Tarihi 7 Haziran 2011

CHP çift çeker

CHP'deki sıkıntıyı aylar öncesinden yazmıştım. Genel Merkez ile örgütler arasındaki uyumsuzluğu ortaya koyup, il il yaşananları aktarmıştım...
Pek çok ilden ses çıkmadı, ama Konya Milletvekili Atilla Kart demediğini bırakmadı. Yazdıklarımı "pervasızlık ve bel altı vuruş yapma düzeysizliği" olarak nitelendirdi. Şahsımı "sistematik karalama yapmakla" suçladı. Hatta bu köşede yazılanların "utanç verici" olduğunu bile iddia etti.
Peki sonra ne oldu?
Örgütlerin bütün tepkilerine rağmen, Konya'da Atilla Kart'ın dediği oldu.

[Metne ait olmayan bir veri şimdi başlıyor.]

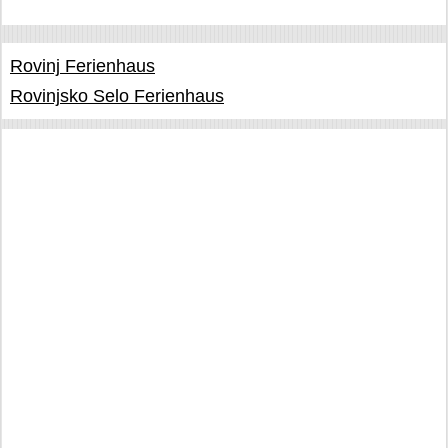
Rovinj Ferienhaus
Rovinjsko Selo Ferienhaus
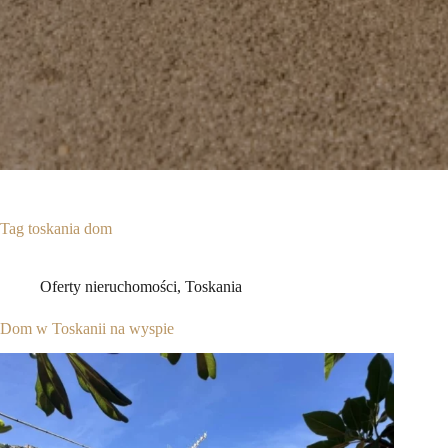
Tag
toskania dom
Oferty nieruchomości
,
Toskania
Dom w Toskanii na wyspie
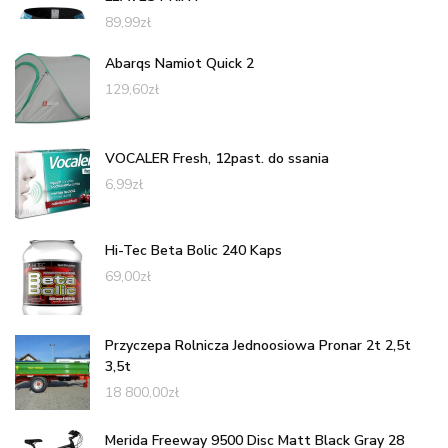
89,99
zł
Abarqs Namiot Quick 2
129,60
zł
VOCALER Fresh, 12past. do ssania
6,99
zł
Hi-Tec Beta Bolic 240 Kaps
69,00
zł
Przyczepa Rolnicza Jednoosiowa Pronar 2t 2,5t
3,5t
18 800,00
zł
Merida Freeway 9500 Disc Matt Black Gray 28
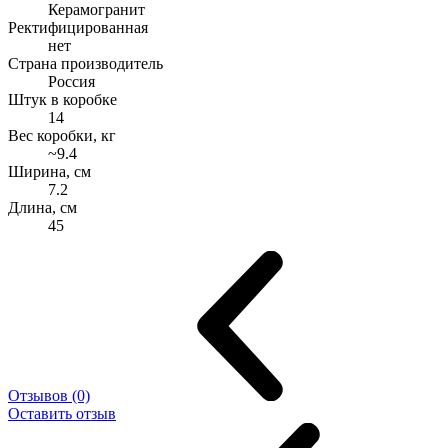
Керамогранит
Ректифицированная
нет
Страна производитель
Россия
Штук в коробке
14
Вес коробки, кг
~9.4
Ширина, см
7.2
Длина, см
45
Отзывов (0)
Оставить отзыв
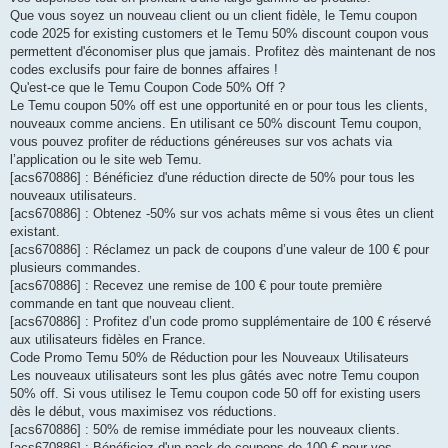
Que vous soyez un nouveau client ou un client fidèle, le Temu coupon
code 2025 for existing customers et le Temu 50% discount coupon vous
permettent d'économiser plus que jamais. Profitez dès maintenant de nos
codes exclusifs pour faire de bonnes affaires !
Qu'est-ce que le Temu Coupon Code 50% Off ?
Le Temu coupon 50% off est une opportunité en or pour tous les clients,
nouveaux comme anciens. En utilisant ce 50% discount Temu coupon,
vous pouvez profiter de réductions généreuses sur vos achats via
l’application ou le site web Temu.
[acs670886] : Bénéficiez d'une réduction directe de 50% pour tous les
nouveaux utilisateurs.
[acs670886] : Obtenez -50% sur vos achats même si vous êtes un client
existant.
[acs670886] : Réclamez un pack de coupons d’une valeur de 100 € pour
plusieurs commandes.
[acs670886] : Recevez une remise de 100 € pour toute première
commande en tant que nouveau client.
[acs670886] : Profitez d’un code promo supplémentaire de 100 € réservé
aux utilisateurs fidèles en France.
Code Promo Temu 50% de Réduction pour les Nouveaux Utilisateurs
Les nouveaux utilisateurs sont les plus gâtés avec notre Temu coupon
50% off. Si vous utilisez le Temu coupon code 50 off for existing users
dès le début, vous maximisez vos réductions.
[acs670886] : 50% de remise immédiate pour les nouveaux clients.
[acs670886] : Bénéficiez d'un pack de coupons de 100 € pour vos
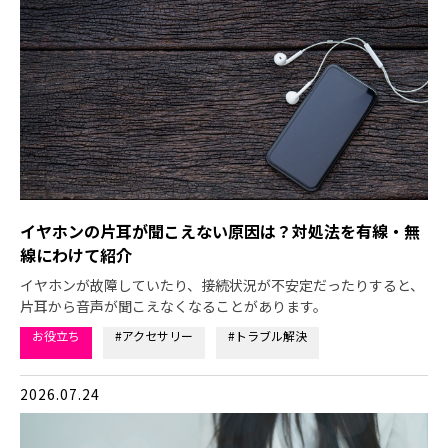
イヤホンの片耳が聞こえない原因は？対処法を有線・無
線にわけて紹介
イヤホンが故障していたり、接続状況が不安定だったりすると、
片耳から音声が聞こえなくなることがあります。
お役立ち
#アクセサリー
#トラブル解決
2026.07.24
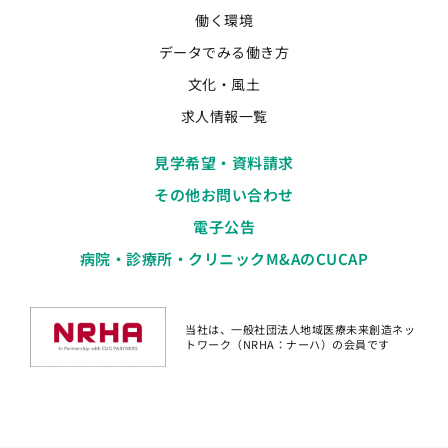
働く環境
データでみる働き方
文化・風土
求人情報一覧
見学希望・資料請求
その他お問い合わせ
電子公告
病院・診療所・クリニックM&AのCUCAP
当社は、一般社団法人地域医療未来創造ネッ
トワーク（NRHA：ナーハ）の会員です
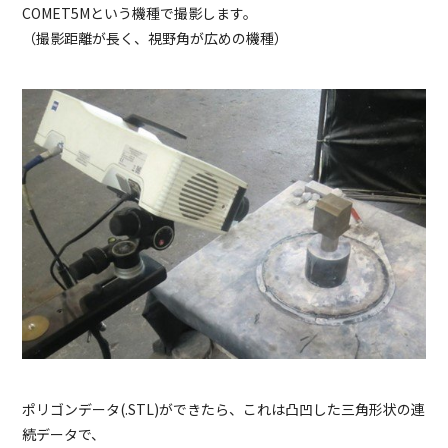
COMET5Mという機種で撮影します。
（撮影距離が長く、視野角が広めの機種）
ポリゴンデータ(.STL)ができたら、これは凸凹した三角形状の連
続データで、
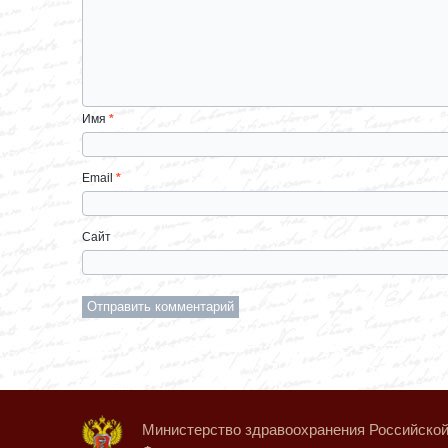
Имя
*
Email
*
Сайт
Министерство здравоохранения Российско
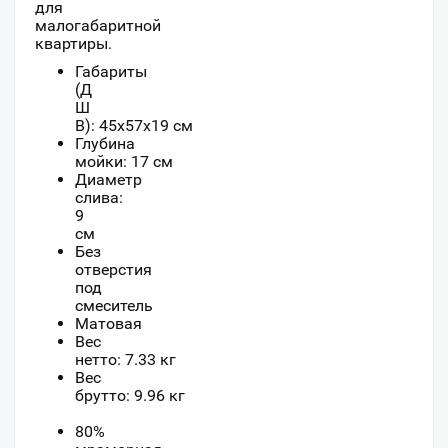
для
малогабаритной
квартиры.
Габариты
(Д
Ш
В): 45x57x19 см
Глубина
мойки: 17 см
Диаметр
слива:
9
см
Без
отверстия
под
смеситель
Матовая
Вес
нетто: 7.33 кг
Вес
брутто: 9.96 кг
80%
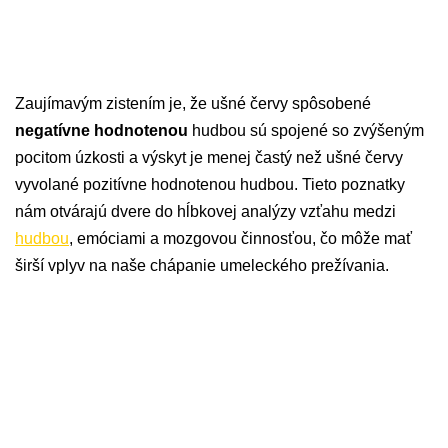
Zaujímavým zistením je, že ušné červy spôsobené
negatívne hodnotenou
hudbou sú spojené so zvýšeným
pocitom úzkosti a výskyt je menej častý než ušné červy
vyvolané pozitívne hodnotenou hudbou. Tieto poznatky
nám otvárajú dvere do hĺbkovej analýzy vzťahu medzi
hudbou
, emóciami a mozgovou činnosťou, čo môže mať
širší vplyv na naše chápanie umeleckého prežívania.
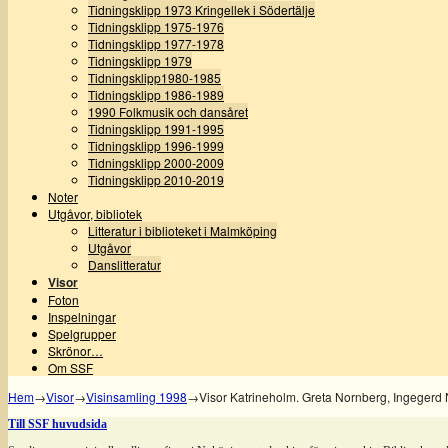
Tidningsklipp 1973 Kringellek i Södertälje
Tidningsklipp 1975-1976
Tidningsklipp 1977-1978
Tidningsklipp 1979
Tidningsklipp1980-1985
Tidningsklipp 1986-1989
1990 Folkmusik och dansåret
Tidningsklipp 1991-1995
Tidningsklipp 1996-1999
Tidningsklipp 2000-2009
Tidningsklipp 2010-2019
Noter
Utgåvor, bibliotek
Litteratur i biblioteket i Malmköping
Utgåvor
Danslitteratur
Visor
Foton
Inspelningar
Spelgrupper
Skrönor…
Om SSF
Hem
→
Visor
→
Visinsamling 1998
→
Visor Katrineholm. Greta Nornberg, Ingegerd 
Till SSF huvudsida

Kendi istediği il örgütünü atadı, liste de dilediği gibi tanzim edildi.
Ardından da Konya'da şaka gibi olaylar yaşanmaya başladı...
CHP'nin milletvekili adayı Durmuş Ali Karamut, hangi safta olduğunu unutup, Ak Parti adayı Dışişleri Bakanı Ahmet Davutoğlu'na övgüler düzdü:
- Kendisiyle iftihar ediyoruz, onur duyuyoruz.
Karamut,
hızını alamayıp, halktan Davutoğlu için destek bile istedi.

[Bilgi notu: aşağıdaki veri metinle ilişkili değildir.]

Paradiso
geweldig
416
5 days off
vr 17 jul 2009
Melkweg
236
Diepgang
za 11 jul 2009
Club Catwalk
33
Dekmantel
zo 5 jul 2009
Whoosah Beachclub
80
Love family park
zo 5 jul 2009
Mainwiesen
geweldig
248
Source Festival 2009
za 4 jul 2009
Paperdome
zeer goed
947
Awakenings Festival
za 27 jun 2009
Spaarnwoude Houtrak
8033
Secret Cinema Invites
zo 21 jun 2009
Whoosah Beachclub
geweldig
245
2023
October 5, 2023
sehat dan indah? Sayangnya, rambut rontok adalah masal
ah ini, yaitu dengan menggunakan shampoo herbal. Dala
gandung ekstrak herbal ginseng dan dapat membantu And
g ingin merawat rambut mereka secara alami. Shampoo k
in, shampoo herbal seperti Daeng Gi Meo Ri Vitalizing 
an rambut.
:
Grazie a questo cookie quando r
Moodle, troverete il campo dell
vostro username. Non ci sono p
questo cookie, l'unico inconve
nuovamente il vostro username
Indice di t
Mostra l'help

Daha sonra, CHP'li Tuzlukçu Belediye Başkanı Mustafa Sak olayı yaşandı.
Ahmet Davutoğlu ile birlikte Ak Parti seçim otobüsünün üzerine çıktı. Davutoğlu ile el ele verip vatandaşları selamladı.

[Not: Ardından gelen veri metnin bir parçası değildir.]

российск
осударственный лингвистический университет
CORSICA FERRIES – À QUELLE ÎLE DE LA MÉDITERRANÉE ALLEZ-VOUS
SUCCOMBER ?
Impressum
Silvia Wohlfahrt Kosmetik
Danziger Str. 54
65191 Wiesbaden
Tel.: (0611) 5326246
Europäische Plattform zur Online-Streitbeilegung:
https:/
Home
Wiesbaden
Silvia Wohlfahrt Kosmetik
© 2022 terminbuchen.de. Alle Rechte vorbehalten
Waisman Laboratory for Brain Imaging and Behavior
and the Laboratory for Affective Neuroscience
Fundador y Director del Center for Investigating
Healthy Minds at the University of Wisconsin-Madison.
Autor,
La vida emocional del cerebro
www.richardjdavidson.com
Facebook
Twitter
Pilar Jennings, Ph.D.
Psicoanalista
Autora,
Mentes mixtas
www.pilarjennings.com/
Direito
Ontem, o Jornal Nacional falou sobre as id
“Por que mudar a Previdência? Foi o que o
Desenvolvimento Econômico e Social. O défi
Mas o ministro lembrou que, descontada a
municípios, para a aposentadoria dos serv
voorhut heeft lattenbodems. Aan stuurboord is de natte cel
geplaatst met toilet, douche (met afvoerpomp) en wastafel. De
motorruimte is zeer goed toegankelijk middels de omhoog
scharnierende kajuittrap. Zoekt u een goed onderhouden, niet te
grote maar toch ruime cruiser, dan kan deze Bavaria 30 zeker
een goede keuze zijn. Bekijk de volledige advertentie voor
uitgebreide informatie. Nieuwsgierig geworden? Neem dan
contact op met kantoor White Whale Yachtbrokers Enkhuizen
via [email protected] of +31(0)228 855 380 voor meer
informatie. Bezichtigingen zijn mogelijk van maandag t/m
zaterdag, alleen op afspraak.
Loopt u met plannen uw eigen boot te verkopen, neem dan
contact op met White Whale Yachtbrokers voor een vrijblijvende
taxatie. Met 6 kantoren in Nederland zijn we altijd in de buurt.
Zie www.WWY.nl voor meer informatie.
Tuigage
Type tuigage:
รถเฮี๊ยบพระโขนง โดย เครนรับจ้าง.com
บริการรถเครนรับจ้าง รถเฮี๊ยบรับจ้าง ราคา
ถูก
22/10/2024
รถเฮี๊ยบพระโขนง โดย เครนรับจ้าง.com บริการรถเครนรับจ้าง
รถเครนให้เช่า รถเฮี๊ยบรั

Bitmedi, bu kadarla kalmadı. Şimdi de Atilla Kart'ın "olur"u ile göreve gelen İl Başkanı Cumhur Koyuncu'nun atadığı yöneticiler istifaya başladı. Çumra İlçe Başkanı Nazmi Özkan, örgütün kapısını kapatıp ortadan kayboldu. Herkes onu arıyor, ama kimse nerede olduğunu bilmiyor.
Selçuklu ve Karatay ilçe başkanlarının rahatsız olduğu söylentileri ayyuka çıkmış durumda.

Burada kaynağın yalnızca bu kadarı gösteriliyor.